Taking Your Dog On Holiday

Claire Dunling

When your pooch is practically family it seems natural to take them away with you on holiday. Although, there are a few things to take into consideration before you start packing. Especially if the beach you’re heading for is overseas.

Pet travel scheme

The introduction of the pet travel scheme (interchangeably known as PETS and Pet Passport) has allowed hundreds of thousands of pets to leave the UK to enjoy an overseas holiday and re-enter with their owners without a stay in quarantine. To qualify for the pet travel scheme, pets must be microchipped, vaccinated against rabies, blood tested for rabies immunity levels (6 months before re-entry to the UK) and be treated for ticks and tapeworms 24-48 hours before re-entry to the UK.

For the full, and somewhat Kafkaesque, rules surrounding getting a pet passport, permitted routes, transports and even non-EU-countries that can be visited see the Pet Passport site. Or ask at your local vet’s as they’ll need to do a lot of the paperwork and so are used to the rules and regulations.

That pets are free to travel is all very lovely but the Pet Passport scheme is primarily aimed at human disease prevention and does nothing to prevent your dog from developing serious and often fatal exotic diseases.

There are three primary canine health concerns when visiting Europe:


This is a serious zoonotic infection (which means it can be passed easily between species) that is transmitted primarily by the biting sandfly. The incubation period can be years, so the onset of the disease may not be obviously related to taking your dog on holiday. Classic clinical signs of canine leishmaniasis include  kidney failure, lameness, nosebleeds, scaling skin disease and weight loss. There is no cure for leishmaniasis in dogs and post-treatment relapses are frequent. It transmitted by  sandlfy which feast on both dogs and humans. As sandlfies are not found in the UK’s temperate climate (at least at the moment, although as weather patterns change this situations may alter) they do not present a threat at home. To minimise the risk of infection whilst taking your dog on holiday in areas where sandflies are common there are a few simple steps: keep your dog indoors after dusk until dawn, use mosquito nets and close windows and consider using an insect repellent (eg Scalibor) collar.

Babesiosis and ehrlichiosis in dogs

Both of these are spread to animals by biting ticks. Babesiosis causes illness within days or even hours leading to a rapid onset and fatal anaemia. Ehrlichiosis in dogs is a ‘milder’ disease which can also cause anaemia via red cell destruction, as well as causing a blood clotting disease which presents as nosebleeds. To protect your dog them daily for ticks and carry a tick removing hook, always wear gloves to prevent being bitten yourself and remember to wash your hands afterwards. Of course treating them with a tick repellent spot on (eg Frontline) will help massively too.
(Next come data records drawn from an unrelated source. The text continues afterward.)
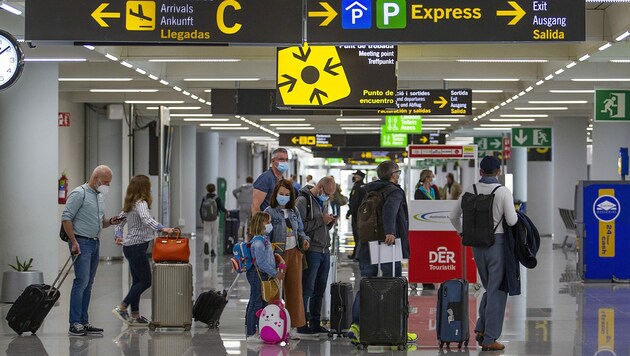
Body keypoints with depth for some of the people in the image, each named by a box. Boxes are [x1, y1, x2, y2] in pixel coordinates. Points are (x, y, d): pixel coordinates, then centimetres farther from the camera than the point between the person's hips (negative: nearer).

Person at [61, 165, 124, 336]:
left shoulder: (100, 196, 17)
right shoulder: (79, 193, -10)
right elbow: (66, 218, -14)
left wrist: (110, 222, 2)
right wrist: (74, 242, -18)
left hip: (95, 243, 9)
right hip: (81, 243, -9)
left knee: (88, 284, 8)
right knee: (81, 281, -13)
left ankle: (84, 322, 11)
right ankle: (74, 323, -13)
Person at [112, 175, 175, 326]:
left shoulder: (129, 205, 13)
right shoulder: (141, 203, -16)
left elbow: (119, 221, 16)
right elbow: (146, 219, -34)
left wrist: (118, 236, 5)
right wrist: (162, 228, -45)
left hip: (129, 247, 10)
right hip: (137, 247, -10)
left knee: (137, 281, 13)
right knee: (145, 281, -3)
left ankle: (135, 316, 15)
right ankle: (122, 308, -5)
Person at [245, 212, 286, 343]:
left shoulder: (264, 239, 15)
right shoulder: (258, 241, -18)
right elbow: (261, 262, -24)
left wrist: (277, 268, 10)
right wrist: (275, 273, -18)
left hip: (263, 276, 10)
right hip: (257, 274, -10)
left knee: (263, 303, 15)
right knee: (256, 304, -6)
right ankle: (251, 334, -2)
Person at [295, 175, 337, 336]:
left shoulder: (324, 201, 19)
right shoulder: (303, 201, -9)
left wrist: (330, 223, 4)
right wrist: (321, 221, -17)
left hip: (325, 251, 8)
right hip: (311, 251, -8)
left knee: (319, 290, 11)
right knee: (307, 289, -5)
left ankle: (315, 323, 17)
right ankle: (302, 325, 0)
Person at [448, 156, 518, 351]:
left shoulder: (470, 190, 2)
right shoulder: (503, 192, -11)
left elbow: (453, 215, 9)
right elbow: (512, 221, -14)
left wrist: (461, 231, 27)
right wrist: (515, 213, 8)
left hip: (477, 243, 5)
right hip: (497, 242, -5)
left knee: (489, 288, 21)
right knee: (497, 291, 2)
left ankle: (481, 329, 12)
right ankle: (489, 339, 1)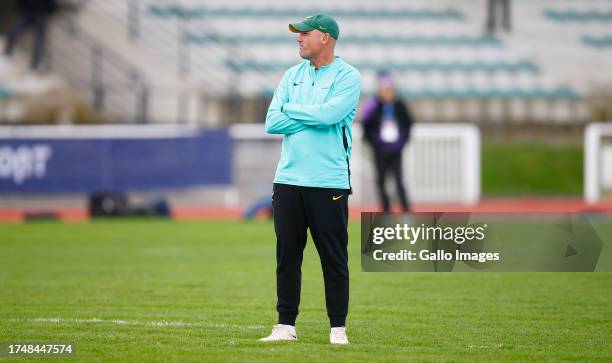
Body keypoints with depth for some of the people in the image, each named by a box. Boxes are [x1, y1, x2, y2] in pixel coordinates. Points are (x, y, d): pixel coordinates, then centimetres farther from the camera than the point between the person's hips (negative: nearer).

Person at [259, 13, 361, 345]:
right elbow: (272, 122, 3)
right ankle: (286, 325, 11)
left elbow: (329, 114, -19)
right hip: (288, 179, 5)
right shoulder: (293, 75, 14)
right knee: (286, 255, 6)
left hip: (328, 183, -5)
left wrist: (291, 109, -4)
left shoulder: (347, 77, -2)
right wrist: (314, 118, -7)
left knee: (334, 258, -2)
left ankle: (338, 327, 5)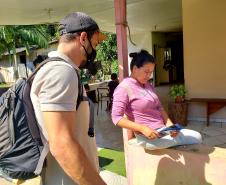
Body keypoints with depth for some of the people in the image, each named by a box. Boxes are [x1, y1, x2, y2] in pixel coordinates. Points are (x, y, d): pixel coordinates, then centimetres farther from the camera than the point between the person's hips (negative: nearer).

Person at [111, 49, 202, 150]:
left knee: (197, 136, -4)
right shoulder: (124, 88, -13)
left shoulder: (148, 86, 12)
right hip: (147, 137, -7)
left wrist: (169, 124, -3)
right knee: (195, 139, -10)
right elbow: (116, 118, -18)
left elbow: (159, 108, 15)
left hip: (162, 130, 8)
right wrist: (143, 129, -24)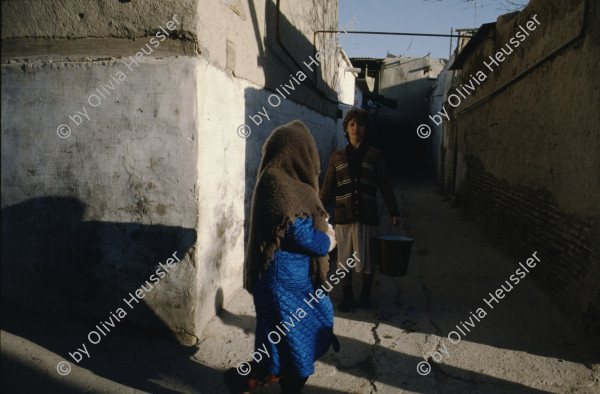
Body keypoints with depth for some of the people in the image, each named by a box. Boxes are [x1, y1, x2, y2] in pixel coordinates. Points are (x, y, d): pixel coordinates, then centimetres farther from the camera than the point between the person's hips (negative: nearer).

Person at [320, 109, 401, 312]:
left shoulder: (374, 155, 5)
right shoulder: (338, 156, 8)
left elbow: (384, 186, 7)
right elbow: (328, 187, 10)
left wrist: (394, 212, 5)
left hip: (367, 216, -1)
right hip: (343, 216, 1)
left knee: (367, 258, 7)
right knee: (344, 258, 5)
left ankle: (365, 295, 27)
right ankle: (347, 297, 20)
Travelling with your dog - Royal Canin

Don't just assume your pet insurance covers overseas travel. Accidents can happen anywhere so check to be certain the dog is covered for the trip too!
John Campbell, Head Vet of Pet Drugs Online


Heartworms are transmitted to dogs by biting mosquito’s. Heartworms cause a gradual heart failure and anaphylactic reactions. Now the symptoms of coughing, breathlessness, weight loss and collapse are very similar to heart valvular disease (which is much more commonly seen in the UK) so always tell your vet if you’ve been overseas . Prevention is so much better than cure, so talk to your vet before you leave for a mosquito risk area. They’ll be able to recommend something to help protect your dog. Again you can minimise the risk by reducing the dog’s exposure to peak mosquito times – dusk till dawn and keeping the windows shut or covered with nets.

A very real problem!

Since the introduction of the pet travel scheme there has been a greater than 10-fold rise in reported cases of exotic diseases including babesiosis, ehrlichiosis and leishmaniasis in UK dogs. Because these are not ‘native diseases’ many UK vets weren’t trained in detail about them and only have limited experience with diagnosis and treatment of them. On top of this there is no cure for leishmaniasis in dogs and while cases of heartworm can be treat, these treatments do carry risks. So while by-passing quarantine has been a welcome and humane step forward, there are significant new problems that need serious consideration before you take your dog abroad. As always prevention and planing proves to be the  best medicine – and one your dog will actually take

This post is an opinion and should only be used as a guide. You should discuss any change to your pet’s care or lifestyle thoroughly with your vet before starting any program or treatment.

If in doubt contact your veterinary practice

And always keep your vet's phone number handy - just in case!